::: Quoted passage :::

This is my 184 blog post on PsychCentral.com. Two years in and I am still being beautifully bipolar. I dole out a lot of advice here. Things I think you shouldn’t do. Things I think you should be doing. But maybe you weren’t here since the beginning of this blog. Maybe you don’t know my story. Maybe you wonder who am I to tell you what’s best.
Because I live it.
I take my medication like a good girl. Six drugs – some of them multiple times a day. It’s what works for me and no, I am not ashamed. I am proud that I sought help and got it and have found a way to live life more fully. I know some of you don’t believe in the power of medication, and that’s cool, to each their own, but that’s what works for me.
I go to therapy. I tell you to go because meds aren’t enough. Friends aren’t enough. Sometimes you just need a little professional, objective help. And I work hard in therapy. I listen to my therapists and learn from them coping skills and how to manage this life that has been given to me.

::: Data extracts :::

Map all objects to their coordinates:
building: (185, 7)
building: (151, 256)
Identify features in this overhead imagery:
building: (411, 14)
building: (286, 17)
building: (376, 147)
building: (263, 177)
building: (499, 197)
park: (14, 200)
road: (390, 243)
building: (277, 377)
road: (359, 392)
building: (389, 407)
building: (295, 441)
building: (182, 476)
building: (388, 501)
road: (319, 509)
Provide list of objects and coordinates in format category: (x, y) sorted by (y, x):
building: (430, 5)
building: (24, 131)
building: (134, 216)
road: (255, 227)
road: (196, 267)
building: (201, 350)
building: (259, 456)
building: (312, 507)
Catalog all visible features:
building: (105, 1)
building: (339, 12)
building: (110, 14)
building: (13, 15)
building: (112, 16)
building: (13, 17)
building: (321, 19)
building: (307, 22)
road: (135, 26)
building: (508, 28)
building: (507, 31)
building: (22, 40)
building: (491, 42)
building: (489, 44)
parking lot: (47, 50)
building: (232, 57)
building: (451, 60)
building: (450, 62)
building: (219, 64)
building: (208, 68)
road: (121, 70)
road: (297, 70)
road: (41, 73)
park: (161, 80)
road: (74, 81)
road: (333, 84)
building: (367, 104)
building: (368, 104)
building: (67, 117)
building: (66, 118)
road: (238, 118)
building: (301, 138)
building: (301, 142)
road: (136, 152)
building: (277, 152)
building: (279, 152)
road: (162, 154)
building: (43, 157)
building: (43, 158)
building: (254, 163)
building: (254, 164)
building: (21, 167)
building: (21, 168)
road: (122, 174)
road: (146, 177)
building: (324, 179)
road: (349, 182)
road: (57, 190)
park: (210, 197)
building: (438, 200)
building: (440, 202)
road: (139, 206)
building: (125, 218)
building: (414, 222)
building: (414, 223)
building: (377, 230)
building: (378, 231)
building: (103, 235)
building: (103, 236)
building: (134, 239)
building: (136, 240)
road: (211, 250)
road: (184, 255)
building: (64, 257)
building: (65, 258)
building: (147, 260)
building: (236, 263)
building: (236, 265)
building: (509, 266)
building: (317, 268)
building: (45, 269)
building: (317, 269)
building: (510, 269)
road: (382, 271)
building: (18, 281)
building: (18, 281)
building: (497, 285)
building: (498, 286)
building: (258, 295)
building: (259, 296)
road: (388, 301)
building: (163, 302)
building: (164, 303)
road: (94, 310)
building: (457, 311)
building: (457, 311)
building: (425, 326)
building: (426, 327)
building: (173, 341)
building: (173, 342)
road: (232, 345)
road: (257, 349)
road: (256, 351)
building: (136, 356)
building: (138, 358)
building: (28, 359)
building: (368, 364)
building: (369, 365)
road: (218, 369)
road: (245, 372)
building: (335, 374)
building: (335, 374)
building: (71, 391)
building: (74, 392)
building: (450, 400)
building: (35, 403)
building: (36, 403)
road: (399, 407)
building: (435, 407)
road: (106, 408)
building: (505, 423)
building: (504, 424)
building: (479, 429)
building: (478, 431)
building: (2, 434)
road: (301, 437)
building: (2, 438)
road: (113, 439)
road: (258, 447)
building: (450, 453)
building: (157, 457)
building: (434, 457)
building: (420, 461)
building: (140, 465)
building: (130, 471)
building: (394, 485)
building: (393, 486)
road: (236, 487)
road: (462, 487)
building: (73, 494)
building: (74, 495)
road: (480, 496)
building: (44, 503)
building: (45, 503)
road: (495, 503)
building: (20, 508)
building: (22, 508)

:::

* **Activity list**:
1. Answer these questions from the blog post on living with bipolar disorder:
(a) How long has the author been writing this blog?
(b) How many drugs does the author take?
(c) What does the author learn from the therapists?
2. Continue the blog post on living with bipolar disorder from the point where it stops.
The listing is not needed for any of this work.

* **Answers provided**:
1.
(a) Two years.
(b) Six.
(c) Coping skills and how to manage the life that has been given to the author.

2.
I’ve experienced many episodes. As a rapid-cycler, my mood states can bounce around from the highest highs to the lowest lows quickly. I know how it feels to think you are “over it,” like bipolar disorder was just like a case of the chicken pox, perhaps leaving a few scars, but done. Until the next episode. I know how it feels to beat yourself up for not being “strong enough,” as if strength had anything to do with it. It doesn’t. I assure you. You prove your strength every day you are here.
I’ve been suicidal. I’ve been hospitalized. I know what those experiences are like and I can relate to you because of them.
I know I don’t have all the answers. I know that even though I’ve been through some pretty shitty stuff, more will come my way. It is a chronic illness. It never truly goes away. But it is manageable. You can live a full and vibrant life. Take it from me.